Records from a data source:

_ _ _ _ _

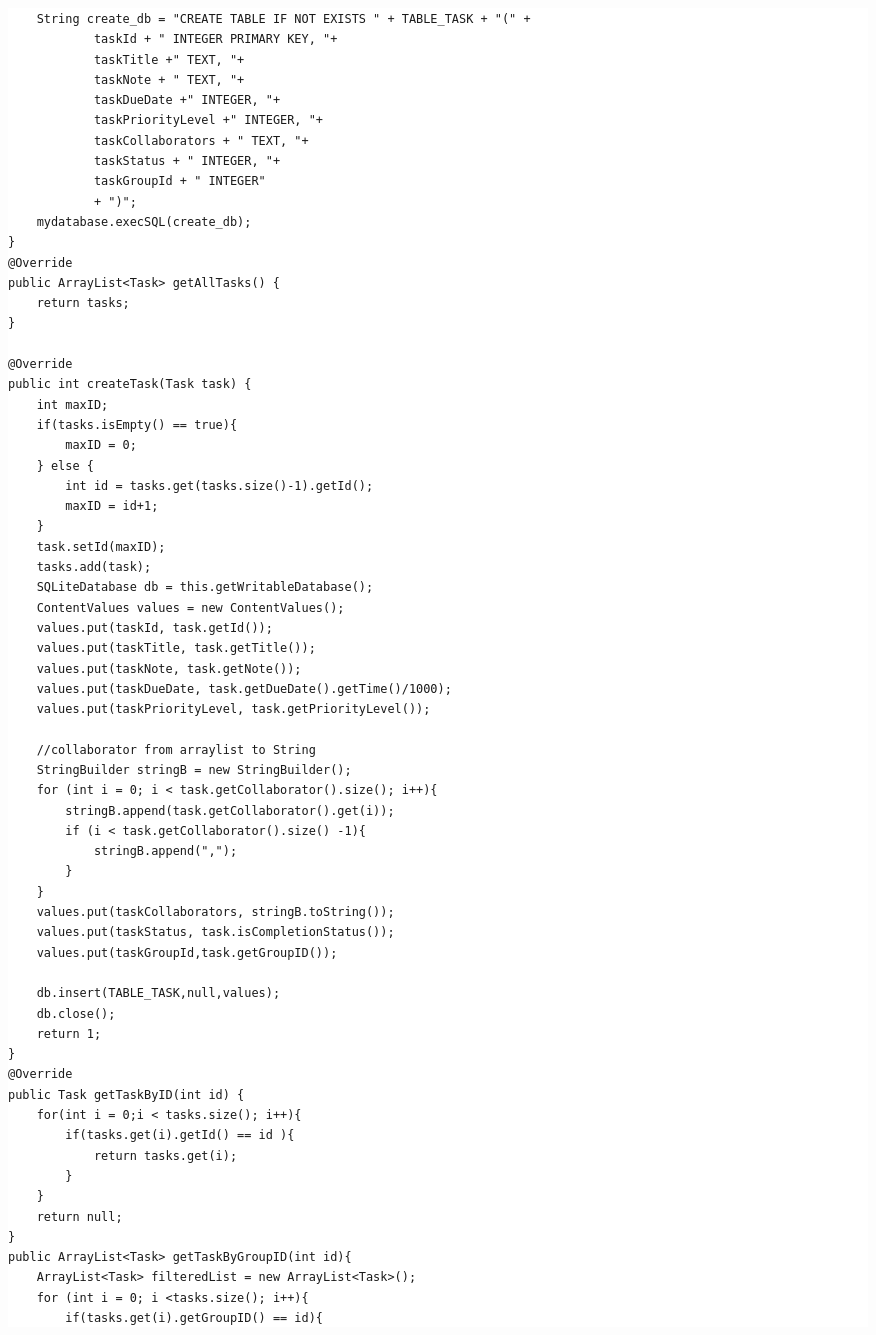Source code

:         String create_db = "CREATE TABLE IF NOT EXISTS " + TABLE_TASK + "(" +
                taskId + " INTEGER PRIMARY KEY, "+
                taskTitle +" TEXT, "+
                taskNote + " TEXT, "+
                taskDueDate +" INTEGER, "+
                taskPriorityLevel +" INTEGER, "+
                taskCollaborators + " TEXT, "+
                taskStatus + " INTEGER, "+
                taskGroupId + " INTEGER"
                + ")";
        mydatabase.execSQL(create_db);
    }
    @Override
    public ArrayList<Task> getAllTasks() {
        return tasks;
    }

    @Override
    public int createTask(Task task) {
        int maxID;
        if(tasks.isEmpty() == true){
            maxID = 0;
        } else {
            int id = tasks.get(tasks.size()-1).getId();
            maxID = id+1;
        }
        task.setId(maxID);
        tasks.add(task);
        SQLiteDatabase db = this.getWritableDatabase();
        ContentValues values = new ContentValues();
        values.put(taskId, task.getId());
        values.put(taskTitle, task.getTitle());
        values.put(taskNote, task.getNote());
        values.put(taskDueDate, task.getDueDate().getTime()/1000);
        values.put(taskPriorityLevel, task.getPriorityLevel());

        //collaborator from arraylist to String
        StringBuilder stringB = new StringBuilder();
        for (int i = 0; i < task.getCollaborator().size(); i++){
            stringB.append(task.getCollaborator().get(i));
            if (i < task.getCollaborator().size() -1){
                stringB.append(",");
            }
        }
        values.put(taskCollaborators, stringB.toString());
        values.put(taskStatus, task.isCompletionStatus());
        values.put(taskGroupId,task.getGroupID());

        db.insert(TABLE_TASK,null,values);
        db.close();
        return 1;
    }
    @Override
    public Task getTaskByID(int id) {
        for(int i = 0;i < tasks.size(); i++){
            if(tasks.get(i).getId() == id ){
                return tasks.get(i);
            }
        }
        return null;
    }
    public ArrayList<Task> getTaskByGroupID(int id){
        ArrayList<Task> filteredList = new ArrayList<Task>();
        for (int i = 0; i <tasks.size(); i++){
            if(tasks.get(i).getGroupID() == id){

_ _ _ _ _

» **Task goal**:
Search the data for "taskId". Copy each line that has it.

» **Written response**:
                taskId + " INTEGER PRIMARY KEY, "+
        values.put(taskId, task.getId());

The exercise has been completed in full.